As published in the children’s newspaper – robinage.com
Here we go again. It’s 6pm, an hour when my body depletes drastically in resources – mostly patience, a virtue that helps put together a smiling face and happy tone that people claim have a positive impact on raising children. My kids, on the other hand, are hardwired to push my buttons, all the time. The 11-year-old is on a journey of her own – dealing with puberty, sex education and homework.
I strongly believe puberty bestows these almost adolescents with super powers of drama and selective listening – a lethal combination that sets the parent trap. Add to it your morose life in late thirties or early forties, dictated by hormones that evoke sympathy, served with a side of tears.
Thanks to growing up, we now have a designated lecture-hour every week. My happy hour begins each time we go for a drive. I have captive audience belted in car seats. This is just as smart as it gets. The girls cannot escape even in the name of peeing. I begin my sermon and sometimes, owing to PMS, I am on fire. I rant my usual, “I don’t care what grades you get. But I want you to learn; to complete your homework and follow the timetable you wrote down yourself. One hour of revision is all you need. Just 5 days per week. Have I ever stopped you from playing or watching TV or denied good food and playdates? Then, why can’t you stick to a simple routine? Is this too much to ask for?”
My 11-year-old’s face drops as usual. Her expression is a classic mix of guilt and sorrow, grimacing her delicate, girly features. She reminds me of Cinderella while I play the ghastly step mother. And hard as I may try, the mother within melts. I am so tempted to hug and kiss this fur ball and reassure her how much I love her. But being a mother is never easy. Being a child, even more difficult. It’s like being an App. There are constant upgrades, in-app purchases and every few months the user (the mother in this case), expects the App to get better.
Back into the car, I feel like a dormant volcano turning active. I need answers. I need commitment-a promise to act responsible. But she gives me her favourite-the silent treatment-exactly like her father. Ah, the fault in her genes!
I lose my calm and finally roar, “Okay, you get this straight. If you do not adhere to the 1-hour revision guideline from Monday to Friday, I will cancel the next activity on your list. I promise you!”
The better half instantly increases the cooling in the car. My ego feels tamed and just when I am about to announce myself victorious, the so far quiet and completely ignored 7-year-old opens her mouth, “You promise that even if the next activity is homework?”

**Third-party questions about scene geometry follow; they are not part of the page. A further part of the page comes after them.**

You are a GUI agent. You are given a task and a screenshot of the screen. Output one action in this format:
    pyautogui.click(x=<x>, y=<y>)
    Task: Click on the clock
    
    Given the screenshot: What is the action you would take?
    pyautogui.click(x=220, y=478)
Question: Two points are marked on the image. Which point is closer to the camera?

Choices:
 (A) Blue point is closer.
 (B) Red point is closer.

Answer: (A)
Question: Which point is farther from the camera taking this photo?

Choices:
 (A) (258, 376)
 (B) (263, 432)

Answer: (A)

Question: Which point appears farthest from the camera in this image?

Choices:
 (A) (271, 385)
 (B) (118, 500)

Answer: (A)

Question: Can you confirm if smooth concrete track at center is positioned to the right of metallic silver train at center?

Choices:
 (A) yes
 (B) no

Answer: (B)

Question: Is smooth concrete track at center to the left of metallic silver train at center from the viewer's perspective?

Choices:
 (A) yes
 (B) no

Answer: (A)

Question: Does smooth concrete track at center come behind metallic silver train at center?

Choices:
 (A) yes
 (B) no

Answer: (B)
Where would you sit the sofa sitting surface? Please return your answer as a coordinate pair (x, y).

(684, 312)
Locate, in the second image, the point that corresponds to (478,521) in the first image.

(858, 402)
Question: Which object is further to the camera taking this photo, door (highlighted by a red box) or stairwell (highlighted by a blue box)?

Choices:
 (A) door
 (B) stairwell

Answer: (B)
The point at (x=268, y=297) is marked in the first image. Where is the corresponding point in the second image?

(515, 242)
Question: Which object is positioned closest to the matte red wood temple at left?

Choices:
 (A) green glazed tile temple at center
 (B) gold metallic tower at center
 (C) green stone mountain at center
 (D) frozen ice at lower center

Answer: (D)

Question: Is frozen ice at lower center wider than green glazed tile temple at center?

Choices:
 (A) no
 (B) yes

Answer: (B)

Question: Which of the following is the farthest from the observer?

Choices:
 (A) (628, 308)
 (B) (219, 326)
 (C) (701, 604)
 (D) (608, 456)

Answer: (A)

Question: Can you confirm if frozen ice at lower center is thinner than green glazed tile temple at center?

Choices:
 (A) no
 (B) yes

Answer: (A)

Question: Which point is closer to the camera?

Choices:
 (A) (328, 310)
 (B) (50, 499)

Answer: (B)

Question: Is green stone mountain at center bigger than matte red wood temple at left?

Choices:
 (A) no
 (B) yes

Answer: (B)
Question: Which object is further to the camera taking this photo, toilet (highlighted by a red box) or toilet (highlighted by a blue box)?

“Howz that!”, appeals my fast bowler husband from behind the wheel. That sets us all chuckling. Relieved, my 11-year-old finally breaks her silence, “Can I do my Science homework on Wednesday because it is due only on Thursday?”
I give her one of my convincingly fake smiles and nod in disappointment.
But there is a silver lining to everything in life. No matter how angry I get, I repeat the same sermons endlessly, so that my message sticks like ‘Fevicol Ka Mazboot Jod’, in the heads of my daughters. I continue to instill values that build character so that one day far from today, when I fall out from their equation of lives, they will have something to remember me by. These sermons will come back to them like discourses to a disciple. People will see a halo around their heads when they handle tough situations in life with natural ease. After all, I understood my mother only after giving birth.